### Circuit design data
-----

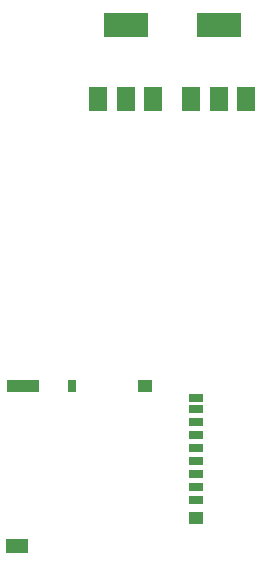
<source format=gbr>
%TF.GenerationSoftware,KiCad,Pcbnew,(6.0.7)*%
%TF.CreationDate,2022-08-13T21:24:58+02:00*%
%TF.ProjectId,SD_interrupter,53445f69-6e74-4657-9272-75707465722e,rev?*%
%TF.SameCoordinates,Original*%
%TF.FileFunction,Paste,Top*%
%TF.FilePolarity,Positive*%
%FSLAX46Y46*%
G04 Gerber Fmt 4.6, Leading zero omitted, Abs format (unit mm)*
G04 Created by KiCad (PCBNEW (6.0.7)) date 2022-08-13 21:24:58*
%MOMM*%
%LPD*%
G01*
G04 APERTURE LIST*
%ADD10R,1.500000X2.000000*%
%ADD11R,3.800000X2.000000*%
%ADD12R,1.200000X0.700000*%
%ADD13R,0.800000X1.000000*%
%ADD14R,1.900000X1.300000*%
%ADD15R,2.800000X1.000000*%
%ADD16R,1.200000X1.000000*%
G04 APERTURE END LIST*
D10*
%TO.C,U3*%
X38340000Y-51664000D03*
X40640000Y-51664000D03*
D11*
X40640000Y-45364000D03*
D10*
X42940000Y-51664000D03*
%TD*%
D12*
%TO.C,J1*%
X38713000Y-85579000D03*
X38713000Y-84479000D03*
X38713000Y-83379000D03*
X38713000Y-82279000D03*
X38713000Y-81179000D03*
X38713000Y-80079000D03*
X38713000Y-78979000D03*
X38713000Y-77879000D03*
X38713000Y-76929000D03*
D13*
X28213000Y-75979000D03*
D14*
X23613000Y-89479000D03*
D15*
X24063000Y-75979000D03*
D16*
X34413000Y-75979000D03*
X38713000Y-87129000D03*
%TD*%
D10*
%TO.C,U1*%
X30466000Y-51664000D03*
D11*
X32766000Y-45364000D03*
D10*
X32766000Y-51664000D03*
X35066000Y-51664000D03*
%TD*%
M02*

</source>
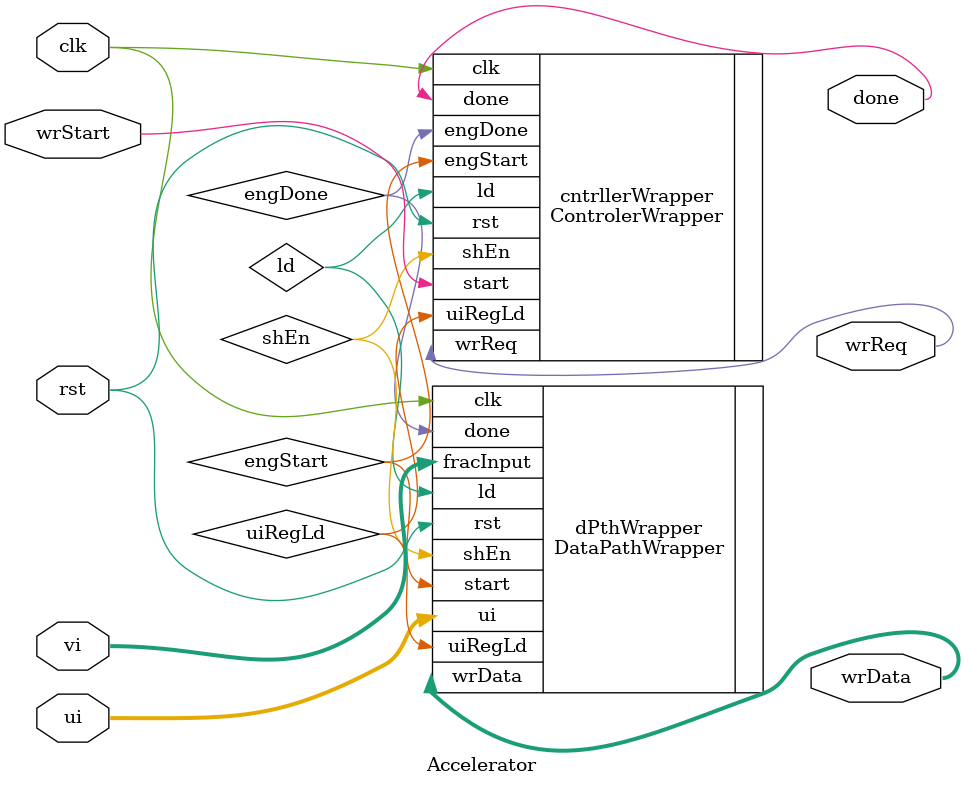
<source format=v>
`timescale 1ns/1ns

module Accelerator(clk, rst, wrStart, ui, vi,  done, wrData, wrReq);
    input clk, wrStart, rst;
    input [1:0] ui;
    input [4:0] vi;
    output done, wrReq;
    output [20:0] wrData;

  
    wire co, ld, engStart, uiRegLd, shEn, engDone;
    ControlerWrapper cntrllerWrapper(.clk(clk), .rst(rst), .start(wrStart), .engDone(engDone),
				 .done(done), .wrReq(wrReq), .shEn(shEn), .ld(ld), .engStart(engStart), .uiRegLd(uiRegLd));
    DataPathWrapper dPthWrapper (.clk(clk), .rst(rst), .ld(ld), .start(engStart), .uiRegLd(uiRegLd), .shEn(shEn),
					 .ui(ui), .fracInput(vi), .done(engDone), .wrData(wrData));
endmodule

</source>
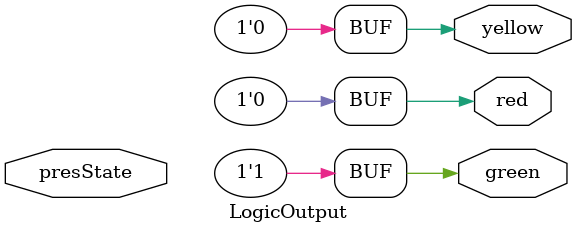
<source format=v>
module LogicOutput(presState, green, yellow, red);
	input [1:0] presState;
	output reg green, yellow, red;
	
	
	always@(*) begin
		case(presState) 
			green: begin
				green = 1;
				yellow = 0;
				red = 0;
			end
			yellow: begin
				green = 0;
				yellow = 1;
				red = 0;
			end
			yellow: begin
				green = 0;
				yellow = 0;
				red = 1;
			end
			default: begin
				green = 1;
				yellow = 0;
				red = 0;
			end
		endcase
	end
endmodule
</source>
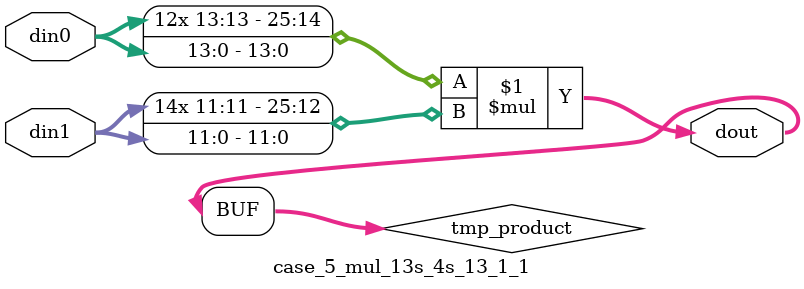
<source format=v>

`timescale 1 ns / 1 ps

 module case_5_mul_13s_4s_13_1_1(din0, din1, dout);
parameter ID = 1;
parameter NUM_STAGE = 0;
parameter din0_WIDTH = 14;
parameter din1_WIDTH = 12;
parameter dout_WIDTH = 26;

input [din0_WIDTH - 1 : 0] din0; 
input [din1_WIDTH - 1 : 0] din1; 
output [dout_WIDTH - 1 : 0] dout;

wire signed [dout_WIDTH - 1 : 0] tmp_product;



























assign tmp_product = $signed(din0) * $signed(din1);








assign dout = tmp_product;





















endmodule

</source>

-----

### Your instructions
Repeat every entry above exactly; images stay out of the copy.

### Answer to this problem
<source format=gbr>
%TF.GenerationSoftware,KiCad,Pcbnew,(6.0.7)*%
%TF.CreationDate,2022-08-13T21:24:58+02:00*%
%TF.ProjectId,SD_interrupter,53445f69-6e74-4657-9272-75707465722e,rev?*%
%TF.SameCoordinates,Original*%
%TF.FileFunction,Paste,Top*%
%TF.FilePolarity,Positive*%
%FSLAX46Y46*%
G04 Gerber Fmt 4.6, Leading zero omitted, Abs format (unit mm)*
G04 Created by KiCad (PCBNEW (6.0.7)) date 2022-08-13 21:24:58*
%MOMM*%
%LPD*%
G01*
G04 APERTURE LIST*
%ADD10R,1.500000X2.000000*%
%ADD11R,3.800000X2.000000*%
%ADD12R,1.200000X0.700000*%
%ADD13R,0.800000X1.000000*%
%ADD14R,1.900000X1.300000*%
%ADD15R,2.800000X1.000000*%
%ADD16R,1.200000X1.000000*%
G04 APERTURE END LIST*
D10*
%TO.C,U3*%
X38340000Y-51664000D03*
X40640000Y-51664000D03*
D11*
X40640000Y-45364000D03*
D10*
X42940000Y-51664000D03*
%TD*%
D12*
%TO.C,J1*%
X38713000Y-85579000D03*
X38713000Y-84479000D03*
X38713000Y-83379000D03*
X38713000Y-82279000D03*
X38713000Y-81179000D03*
X38713000Y-80079000D03*
X38713000Y-78979000D03*
X38713000Y-77879000D03*
X38713000Y-76929000D03*
D13*
X28213000Y-75979000D03*
D14*
X23613000Y-89479000D03*
D15*
X24063000Y-75979000D03*
D16*
X34413000Y-75979000D03*
X38713000Y-87129000D03*
%TD*%
D10*
%TO.C,U1*%
X30466000Y-51664000D03*
D11*
X32766000Y-45364000D03*
D10*
X32766000Y-51664000D03*
X35066000Y-51664000D03*
%TD*%
M02*

</source>
<source format=v>
`timescale 1ns/1ns

module Accelerator(clk, rst, wrStart, ui, vi,  done, wrData, wrReq);
    input clk, wrStart, rst;
    input [1:0] ui;
    input [4:0] vi;
    output done, wrReq;
    output [20:0] wrData;

  
    wire co, ld, engStart, uiRegLd, shEn, engDone;
    ControlerWrapper cntrllerWrapper(.clk(clk), .rst(rst), .start(wrStart), .engDone(engDone),
				 .done(done), .wrReq(wrReq), .shEn(shEn), .ld(ld), .engStart(engStart), .uiRegLd(uiRegLd));
    DataPathWrapper dPthWrapper (.clk(clk), .rst(rst), .ld(ld), .start(engStart), .uiRegLd(uiRegLd), .shEn(shEn),
					 .ui(ui), .fracInput(vi), .done(engDone), .wrData(wrData));
endmodule

</source>
<source format=v>
module LogicOutput(presState, green, yellow, red);
	input [1:0] presState;
	output reg green, yellow, red;
	
	
	always@(*) begin
		case(presState) 
			green: begin
				green = 1;
				yellow = 0;
				red = 0;
			end
			yellow: begin
				green = 0;
				yellow = 1;
				red = 0;
			end
			yellow: begin
				green = 0;
				yellow = 0;
				red = 1;
			end
			default: begin
				green = 1;
				yellow = 0;
				red = 0;
			end
		endcase
	end
endmodule
</source>
<source format=v>

`timescale 1 ns / 1 ps

 module case_5_mul_13s_4s_13_1_1(din0, din1, dout);
parameter ID = 1;
parameter NUM_STAGE = 0;
parameter din0_WIDTH = 14;
parameter din1_WIDTH = 12;
parameter dout_WIDTH = 26;

input [din0_WIDTH - 1 : 0] din0; 
input [din1_WIDTH - 1 : 0] din1; 
output [dout_WIDTH - 1 : 0] dout;

wire signed [dout_WIDTH - 1 : 0] tmp_product;



























assign tmp_product = $signed(din0) * $signed(din1);








assign dout = tmp_product;





















endmodule

</source>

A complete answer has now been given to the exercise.